▸ **PROVIDED DATA**
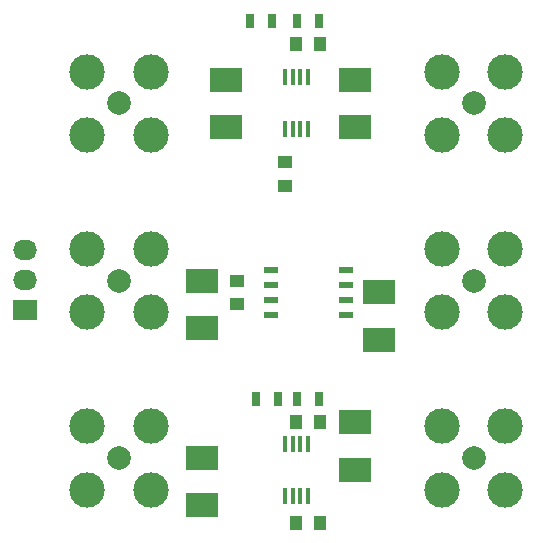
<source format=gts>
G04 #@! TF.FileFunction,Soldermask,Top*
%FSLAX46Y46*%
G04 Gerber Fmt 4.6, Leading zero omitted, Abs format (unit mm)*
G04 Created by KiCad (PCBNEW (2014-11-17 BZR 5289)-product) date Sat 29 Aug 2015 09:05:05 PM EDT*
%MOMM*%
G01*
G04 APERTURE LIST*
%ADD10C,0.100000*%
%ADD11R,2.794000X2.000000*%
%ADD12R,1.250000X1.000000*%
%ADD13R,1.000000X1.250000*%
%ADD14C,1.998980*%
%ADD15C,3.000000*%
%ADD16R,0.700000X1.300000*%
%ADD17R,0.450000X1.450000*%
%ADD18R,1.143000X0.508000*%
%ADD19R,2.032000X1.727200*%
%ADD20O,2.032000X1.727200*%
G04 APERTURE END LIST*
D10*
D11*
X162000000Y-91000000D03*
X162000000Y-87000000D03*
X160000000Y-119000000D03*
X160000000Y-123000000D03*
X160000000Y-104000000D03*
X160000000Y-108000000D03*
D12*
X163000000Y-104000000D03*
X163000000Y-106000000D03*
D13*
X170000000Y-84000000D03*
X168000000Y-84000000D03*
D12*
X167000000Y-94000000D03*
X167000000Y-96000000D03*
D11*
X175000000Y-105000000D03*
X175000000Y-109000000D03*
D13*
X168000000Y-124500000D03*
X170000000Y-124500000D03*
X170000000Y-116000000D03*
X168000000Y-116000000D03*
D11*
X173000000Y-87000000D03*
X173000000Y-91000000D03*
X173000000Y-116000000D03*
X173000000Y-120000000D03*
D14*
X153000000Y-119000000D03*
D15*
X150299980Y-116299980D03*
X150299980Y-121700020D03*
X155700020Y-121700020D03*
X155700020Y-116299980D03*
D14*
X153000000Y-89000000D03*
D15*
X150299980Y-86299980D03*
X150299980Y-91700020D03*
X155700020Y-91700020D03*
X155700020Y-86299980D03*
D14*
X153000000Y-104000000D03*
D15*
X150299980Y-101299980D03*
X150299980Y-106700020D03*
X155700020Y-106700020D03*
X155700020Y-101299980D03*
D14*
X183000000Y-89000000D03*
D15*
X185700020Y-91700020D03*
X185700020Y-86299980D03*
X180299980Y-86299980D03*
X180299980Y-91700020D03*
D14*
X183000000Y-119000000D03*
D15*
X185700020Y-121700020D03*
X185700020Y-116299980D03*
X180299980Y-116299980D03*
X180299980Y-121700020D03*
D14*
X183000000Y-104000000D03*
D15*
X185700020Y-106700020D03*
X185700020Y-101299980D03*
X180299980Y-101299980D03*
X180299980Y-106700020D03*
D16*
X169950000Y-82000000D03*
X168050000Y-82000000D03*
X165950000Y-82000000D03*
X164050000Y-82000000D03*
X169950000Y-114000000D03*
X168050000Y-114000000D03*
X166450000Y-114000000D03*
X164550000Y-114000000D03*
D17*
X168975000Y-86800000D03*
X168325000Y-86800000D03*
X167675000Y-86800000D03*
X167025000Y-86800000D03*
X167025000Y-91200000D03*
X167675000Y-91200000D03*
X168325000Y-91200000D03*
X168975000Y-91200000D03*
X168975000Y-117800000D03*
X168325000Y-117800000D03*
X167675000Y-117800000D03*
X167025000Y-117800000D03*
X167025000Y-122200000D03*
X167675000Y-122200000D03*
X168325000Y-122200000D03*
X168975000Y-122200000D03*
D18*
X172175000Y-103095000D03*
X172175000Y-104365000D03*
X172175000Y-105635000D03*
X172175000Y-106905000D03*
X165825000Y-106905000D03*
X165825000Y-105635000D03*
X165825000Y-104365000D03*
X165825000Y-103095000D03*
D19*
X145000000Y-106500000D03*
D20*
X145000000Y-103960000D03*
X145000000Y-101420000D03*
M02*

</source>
--
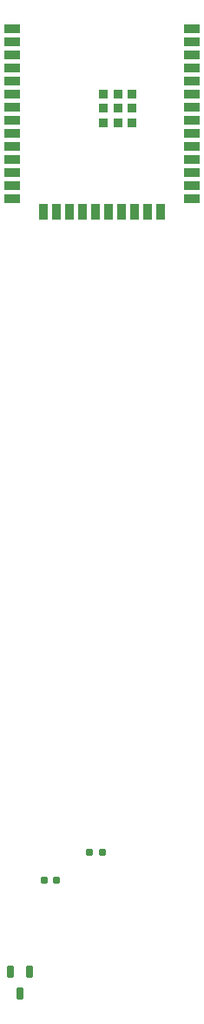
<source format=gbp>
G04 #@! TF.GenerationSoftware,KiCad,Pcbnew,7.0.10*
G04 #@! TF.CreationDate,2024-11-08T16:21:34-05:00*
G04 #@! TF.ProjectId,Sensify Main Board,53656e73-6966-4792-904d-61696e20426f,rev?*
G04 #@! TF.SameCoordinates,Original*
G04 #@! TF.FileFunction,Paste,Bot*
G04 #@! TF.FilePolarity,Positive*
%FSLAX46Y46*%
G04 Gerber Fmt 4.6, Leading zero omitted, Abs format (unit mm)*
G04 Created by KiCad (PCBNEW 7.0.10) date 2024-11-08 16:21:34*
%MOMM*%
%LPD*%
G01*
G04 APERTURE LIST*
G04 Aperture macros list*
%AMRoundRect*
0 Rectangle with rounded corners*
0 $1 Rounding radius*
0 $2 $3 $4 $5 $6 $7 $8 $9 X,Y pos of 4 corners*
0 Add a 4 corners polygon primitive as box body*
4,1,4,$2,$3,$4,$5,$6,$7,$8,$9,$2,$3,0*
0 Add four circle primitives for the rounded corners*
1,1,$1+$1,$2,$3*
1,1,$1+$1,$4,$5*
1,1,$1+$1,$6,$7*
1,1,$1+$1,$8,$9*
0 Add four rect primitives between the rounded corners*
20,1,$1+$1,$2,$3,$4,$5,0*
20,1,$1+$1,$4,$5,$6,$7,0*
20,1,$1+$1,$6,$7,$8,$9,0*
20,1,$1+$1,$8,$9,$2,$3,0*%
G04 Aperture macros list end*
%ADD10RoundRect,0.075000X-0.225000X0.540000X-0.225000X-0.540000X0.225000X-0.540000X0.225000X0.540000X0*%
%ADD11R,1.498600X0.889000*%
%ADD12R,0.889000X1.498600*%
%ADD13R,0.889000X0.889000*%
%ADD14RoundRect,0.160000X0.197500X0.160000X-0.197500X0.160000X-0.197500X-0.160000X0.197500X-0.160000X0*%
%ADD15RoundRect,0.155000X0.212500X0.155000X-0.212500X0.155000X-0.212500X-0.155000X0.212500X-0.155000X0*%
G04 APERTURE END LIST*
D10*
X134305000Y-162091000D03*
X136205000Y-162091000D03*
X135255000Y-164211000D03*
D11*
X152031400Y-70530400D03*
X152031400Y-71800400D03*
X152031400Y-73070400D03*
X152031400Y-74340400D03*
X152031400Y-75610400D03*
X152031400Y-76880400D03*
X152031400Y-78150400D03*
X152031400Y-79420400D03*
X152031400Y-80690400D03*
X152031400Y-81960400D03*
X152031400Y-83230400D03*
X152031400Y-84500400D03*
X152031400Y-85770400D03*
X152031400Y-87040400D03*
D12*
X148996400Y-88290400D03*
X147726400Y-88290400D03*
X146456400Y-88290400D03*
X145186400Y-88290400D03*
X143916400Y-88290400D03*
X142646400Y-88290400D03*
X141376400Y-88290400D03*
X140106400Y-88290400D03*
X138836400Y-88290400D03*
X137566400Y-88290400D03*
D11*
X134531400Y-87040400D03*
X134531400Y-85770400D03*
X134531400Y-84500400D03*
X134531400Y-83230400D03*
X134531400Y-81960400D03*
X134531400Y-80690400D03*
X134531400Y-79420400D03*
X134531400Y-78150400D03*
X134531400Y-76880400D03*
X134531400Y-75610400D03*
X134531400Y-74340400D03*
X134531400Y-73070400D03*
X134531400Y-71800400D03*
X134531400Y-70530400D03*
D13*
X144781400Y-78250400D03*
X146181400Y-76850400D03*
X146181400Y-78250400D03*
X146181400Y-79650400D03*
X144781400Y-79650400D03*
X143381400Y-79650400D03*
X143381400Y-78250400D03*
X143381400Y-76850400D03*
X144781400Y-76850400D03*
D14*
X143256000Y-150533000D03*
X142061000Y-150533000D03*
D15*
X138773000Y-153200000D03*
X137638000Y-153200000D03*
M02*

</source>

▸ **YOUR TASK**
Wherever the string "macros" occurs in the records above, copy that line.

▸ **EXERCISE RESPONSE**
G04 Aperture macros list*
G04 Aperture macros list end*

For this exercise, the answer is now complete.